**Task brief**
Copy out every row below word for word, but leave the pictures out.

**Material provided**
▼

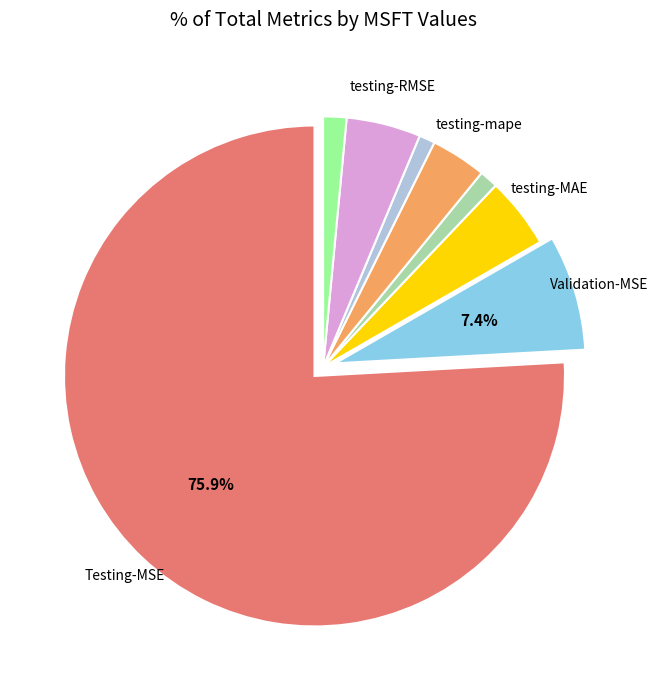

Is there any slice that represents more than half of the pie?

Yes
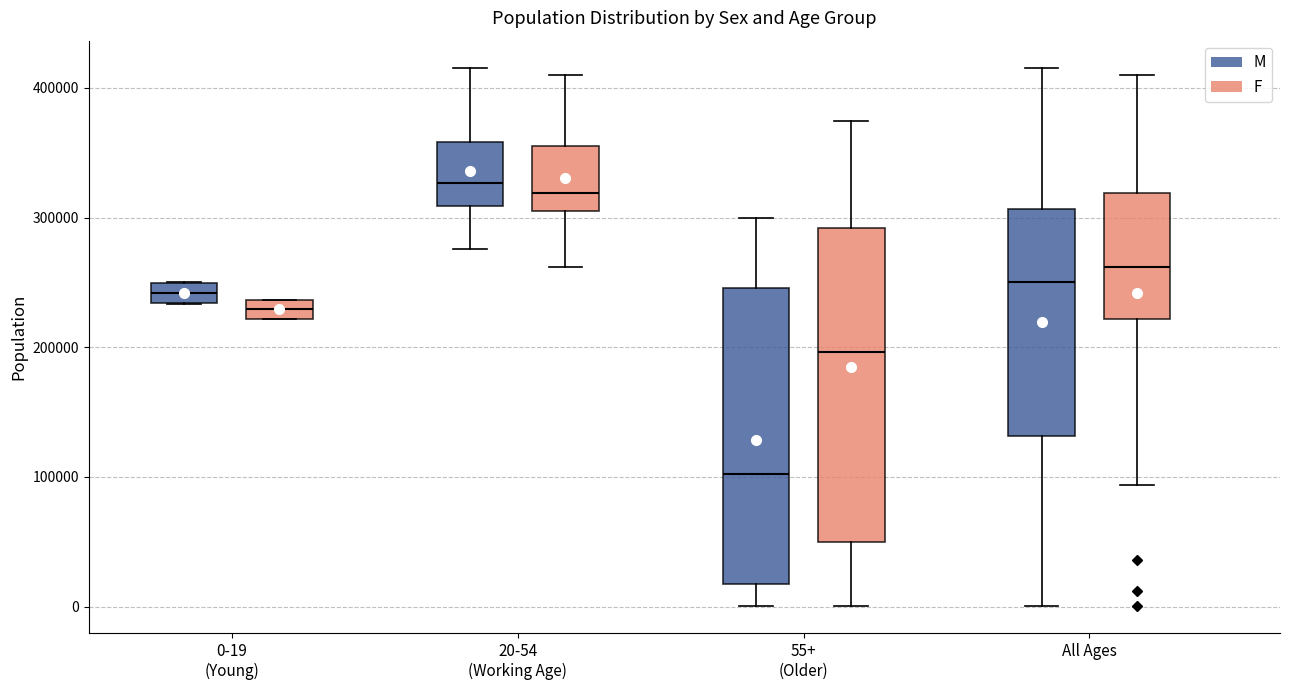

Which box is the tallest, from its lower edge to its upper edge?

55+ (Older) (F)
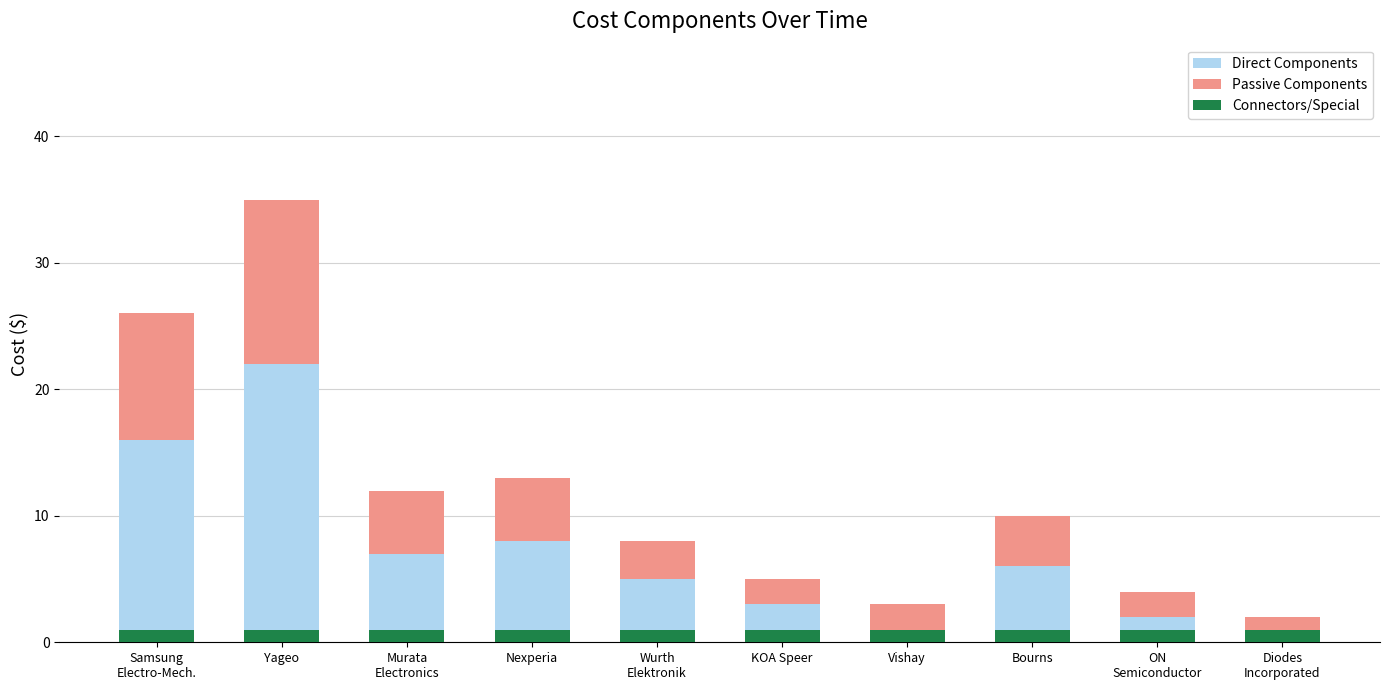

At how many categories does at least one series exceed 14?

2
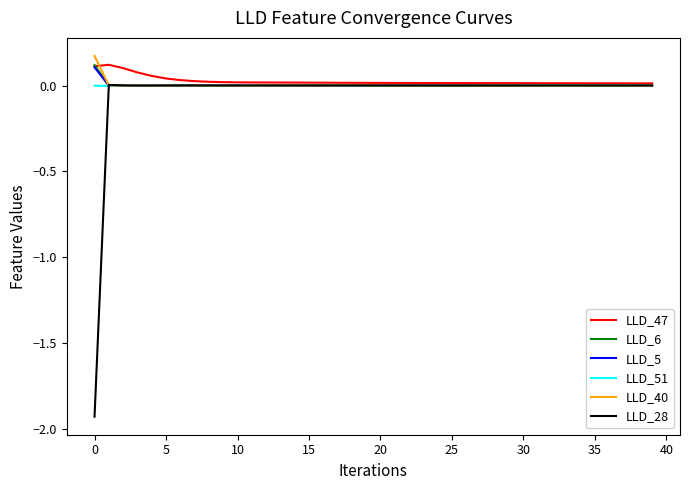

Which series has the largest range (max minus min)?

LLD_28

▲

**Problem solution**
Is there any slice that represents more than half of the pie?

Yes

Which box is the tallest, from its lower edge to its upper edge?

55+ (Older) (F)

At how many categories does at least one series exceed 14?

2

Which series has the largest range (max minus min)?

LLD_28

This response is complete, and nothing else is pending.